Le vacarme qu’on entend à propos de la réforme du collège fait oublier qu’il ne dépend pas de son application que les élèves soient moins instruits : il y a longtemps qu’ils ne savent plus grand-chose, que ce savoir obéit au principe d’incertitude et de flottement qui caractérise l’enseignement public, dans son ensemble, et particulièrement un de ses produits que sont les écrivains postlittéraires, dont le moins qu’on puisse dire est qu’ils n’ont aucun sentiment de leur langue ni de l’histoire de France. Ceux qui braillent contre la réforme oublient trop volontiers qu’ils ont accepté, voire promu les précédentes, qui n’étaient pas moins désastreuses.
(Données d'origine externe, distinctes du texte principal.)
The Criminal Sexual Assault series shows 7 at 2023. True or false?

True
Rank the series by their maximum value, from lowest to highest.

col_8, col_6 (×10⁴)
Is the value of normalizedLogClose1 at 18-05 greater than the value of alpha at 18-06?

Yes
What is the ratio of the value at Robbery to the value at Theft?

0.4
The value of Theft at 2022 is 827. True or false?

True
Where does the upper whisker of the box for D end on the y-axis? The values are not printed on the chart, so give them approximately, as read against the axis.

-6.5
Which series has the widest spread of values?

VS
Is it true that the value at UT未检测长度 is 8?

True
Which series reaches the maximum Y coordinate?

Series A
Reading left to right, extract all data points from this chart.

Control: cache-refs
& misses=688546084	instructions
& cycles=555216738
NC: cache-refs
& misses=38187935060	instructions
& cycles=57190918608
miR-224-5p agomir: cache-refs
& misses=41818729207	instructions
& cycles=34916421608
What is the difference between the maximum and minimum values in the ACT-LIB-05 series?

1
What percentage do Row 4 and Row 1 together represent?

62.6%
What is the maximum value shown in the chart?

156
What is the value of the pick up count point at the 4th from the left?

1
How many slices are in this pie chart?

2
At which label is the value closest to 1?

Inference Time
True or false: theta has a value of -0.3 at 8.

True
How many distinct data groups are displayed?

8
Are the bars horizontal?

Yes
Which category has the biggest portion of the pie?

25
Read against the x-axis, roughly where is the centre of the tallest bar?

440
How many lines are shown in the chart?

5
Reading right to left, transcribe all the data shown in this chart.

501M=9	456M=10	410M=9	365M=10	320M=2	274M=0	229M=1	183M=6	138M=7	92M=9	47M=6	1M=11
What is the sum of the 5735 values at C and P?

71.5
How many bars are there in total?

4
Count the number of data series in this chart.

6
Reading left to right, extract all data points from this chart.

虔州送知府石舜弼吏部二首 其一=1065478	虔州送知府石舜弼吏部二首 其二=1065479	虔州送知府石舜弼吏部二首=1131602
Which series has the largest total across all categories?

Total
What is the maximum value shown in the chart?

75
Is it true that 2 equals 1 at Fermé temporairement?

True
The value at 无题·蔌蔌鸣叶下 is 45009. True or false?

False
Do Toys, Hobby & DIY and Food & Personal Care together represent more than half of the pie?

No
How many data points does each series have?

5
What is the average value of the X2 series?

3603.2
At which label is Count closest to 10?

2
Dans ces réformes, la langue a été sacrifiée sur l’autel de la bienveillance psychologique qui a aboli la tolérance zéro en matière d’orthographe. « Vous ne savez pas écrire ? Supprimons la correction orthographique, et exprimez-vous librement… » prônent les Lyssenko de la recherche pédagogique.
Comment est-il, en effet, possible d’inculquer rien de solide et de vertical à de jeunes esprits dépourvus d’armature syntaxique, et par ailleurs soumis, ces esprits, à l’intense propagande du Bien ? Pourquoi enseigner le latin, le grec, alors qu’on n’enseigne plus qu’un état laxiste (« tolérant ») du français qui a dès lors la valeur d’une dent branlante dans une bouche impropre à mastiquer ?
Il en va de même pour l’histoire. Pourquoi s’indigner de ce que la Propaganda Staffel du Conseil national des programmes veuille en finir avec le « roman national », décrété « réactionnaire » (lisez : incompatible avec les musulmans), en un pays qui n’a plus rien d’une nation ? Il y a belle lurette que ce roman-là n’est plus qu’un objet de dépit historique, et le peuple français en proie à une schizophrénie post-républicaine qui tente de faire coexister une population qui ne cessera jamais d’immigrer en elle-même et des indigènes dépossédés de soi par ceux qui prônent un « vivre ensemble » à valeur d’apartheid communautariste.
La schizophrénie est le nom clinique du grand déni qui ronge la gauche française, et une manière de gouverner cap au pire, comme le montre le voyage du chef de l’Etat dans les Caraïbes : un grand moment de political correctness, donc d’insignifiance politique, dont la rencontre d’une heure avec Fidel Castro a été le clou. Il semble que ce voyage n’ait eu d’autre but que la rencontre entre un mort-vivant vêtu d’un infâme survêtement et d’un président au teint vermeil, qui a cherché son quart d’heure de gloire historique, oubliant ce qu’a été le régime castriste, les mises à mort, la chasse aux intellectuels, aux homosexuels, aux déviants… La vice-présidente Royal a beau clamer que Castro est « un mythe », que « c’est plus fort que la politique », et le locataire de l’Elysée qu’il voulait « avoir ce moment d’histoire », comme un petit garçon qui joue avec le pistolet de son père, arguant, en un solécisme tout à fait digne de l’école selon Mme Belkacem, que « Quel que soit ce qu’il a fait, il est dans l’histoire » (sic), cette visite au caudillo de La Havane permet de comprendre pourquoi le roman national est impossible : la laideur de Hollande l’interdit, son inculture aussi, et bien sûr la révélation de son goût pour les dictateurs, ceux de gauche, évidemment, qui lui permet de passer une heure avec Castro tout en travaillant à chasser Assad du pouvoir et de faire la leçon à Poutine.
Le moment d’histoire de Hollande n’est qu’une manière d’entériner la sortie de l’histoire, rendant donc inutile l’enseignement de cette matière.